Lamentablemente, interesa más la telomerasa que la estigmatización de los pacientes, la investigación genética es más sexy que la social. Hablemos del futuro y olvidemos el presente, ésta es la estrategia. Piensa con intensidad. Ve a sus hijos ajenos a las obscenidades de las noticias. Él cuenta su supervivencia no en meses ni en años, sino en kilos y centímetros. Ahora es de 14 kilos y 94 centímetros, lo que pesa y mide su hijo pequeño, nacido el mismo mes de su operación. Insiste, ¡sí que se puede hacer algo por los pacientes con cáncer!: cuidarles, dejar que expresen sus emociones, no ofrecerles falsas esperanzas y, sobre todo, quererles y no abandonarles. Ellos necesitan que los quieran, no que les recuerden que no se puede hacer nada y que la situación pinta mal. Y desde luego, sí se puede hacer algo por ellos y mucho, pero ¿a quién le interesa hablar de esto? El papá sigue pensando rápido. El cáncer no se cura. Uno puede vivir más o menos años, con mejor o peor calidad de vida. Hasta se pueden ganar cinco tours de Francia seguidos con la enfermedad, pero mientras hayan controles periódicos y cada una de las vacaciones familiares se viva como si pudiera ser la última, el cáncer existe.

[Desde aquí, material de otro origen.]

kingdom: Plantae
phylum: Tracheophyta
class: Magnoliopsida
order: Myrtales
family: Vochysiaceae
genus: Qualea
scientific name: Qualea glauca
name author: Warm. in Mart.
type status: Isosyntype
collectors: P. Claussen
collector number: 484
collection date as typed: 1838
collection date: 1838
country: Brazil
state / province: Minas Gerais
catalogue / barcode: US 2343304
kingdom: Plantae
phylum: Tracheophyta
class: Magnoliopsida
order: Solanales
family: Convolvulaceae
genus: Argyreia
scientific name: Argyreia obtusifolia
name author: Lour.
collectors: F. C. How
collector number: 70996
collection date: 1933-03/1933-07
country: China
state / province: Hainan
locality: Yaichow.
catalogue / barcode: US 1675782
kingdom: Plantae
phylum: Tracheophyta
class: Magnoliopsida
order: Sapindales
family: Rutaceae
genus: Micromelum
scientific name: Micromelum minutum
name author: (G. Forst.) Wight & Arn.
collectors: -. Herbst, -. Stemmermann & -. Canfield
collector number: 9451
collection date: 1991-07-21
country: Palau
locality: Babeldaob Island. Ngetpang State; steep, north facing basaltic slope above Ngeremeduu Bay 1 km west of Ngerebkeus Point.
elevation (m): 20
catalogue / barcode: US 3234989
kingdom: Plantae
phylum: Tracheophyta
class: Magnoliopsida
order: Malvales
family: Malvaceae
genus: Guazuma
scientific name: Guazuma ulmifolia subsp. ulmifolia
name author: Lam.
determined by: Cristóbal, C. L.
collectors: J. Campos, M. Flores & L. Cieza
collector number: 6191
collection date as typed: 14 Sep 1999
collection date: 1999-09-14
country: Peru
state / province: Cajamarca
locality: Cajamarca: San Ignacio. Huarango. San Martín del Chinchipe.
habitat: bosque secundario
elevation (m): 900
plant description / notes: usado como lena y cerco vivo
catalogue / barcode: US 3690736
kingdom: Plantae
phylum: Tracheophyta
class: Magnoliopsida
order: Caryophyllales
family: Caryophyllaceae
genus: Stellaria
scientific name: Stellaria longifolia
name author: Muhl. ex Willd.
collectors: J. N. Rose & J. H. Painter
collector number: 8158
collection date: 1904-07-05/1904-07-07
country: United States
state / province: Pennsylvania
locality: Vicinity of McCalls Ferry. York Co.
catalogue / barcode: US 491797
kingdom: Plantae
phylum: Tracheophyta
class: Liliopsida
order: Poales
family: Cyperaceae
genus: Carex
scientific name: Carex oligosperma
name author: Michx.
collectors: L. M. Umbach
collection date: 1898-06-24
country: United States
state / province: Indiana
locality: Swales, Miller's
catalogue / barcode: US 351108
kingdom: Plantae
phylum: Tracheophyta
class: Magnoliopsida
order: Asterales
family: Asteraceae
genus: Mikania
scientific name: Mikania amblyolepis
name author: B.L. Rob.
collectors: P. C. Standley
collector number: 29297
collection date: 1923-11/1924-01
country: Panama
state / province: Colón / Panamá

Llegados a este punto de su pensamiento, cae derrotado. Las lágrimas empiezan a brotar sobre sus mejillas y de forma instintiva se tapa los ojos con las manos para que sus hijos no le vean llorar. La mamá, reteniéndose como puede, le coge la mano, la aprieta con fuerza y le dice con convicción: no sufras más, todo saldrá bien.
El hijo mayor deja la geometría por unos instantes, busca la mirada de su mamá y le pregunta: “Mamá, ¿por qué papá se tapa los ojos cuando llora?”. Ella cuenta hasta tres y no dice lo que piensa. Es un niño muy pequeño aún para oír: papá se tapa los ojos para no ver cómo quizás a las personas como él nadie en esta sociedad les mira. En lugar de eso, coge discreta y delicadamente a los niños y se los lleva a la cocina. Hoy habrá ración doble de helado para postre. Os habéis portado muy bien.
Esta historia es real, pero ¿a alguien le interesa de verdad saber quién es el papá de esta historia? Pues, lamentablemente, hay muchos casos como el suyo, perdón, como el mío.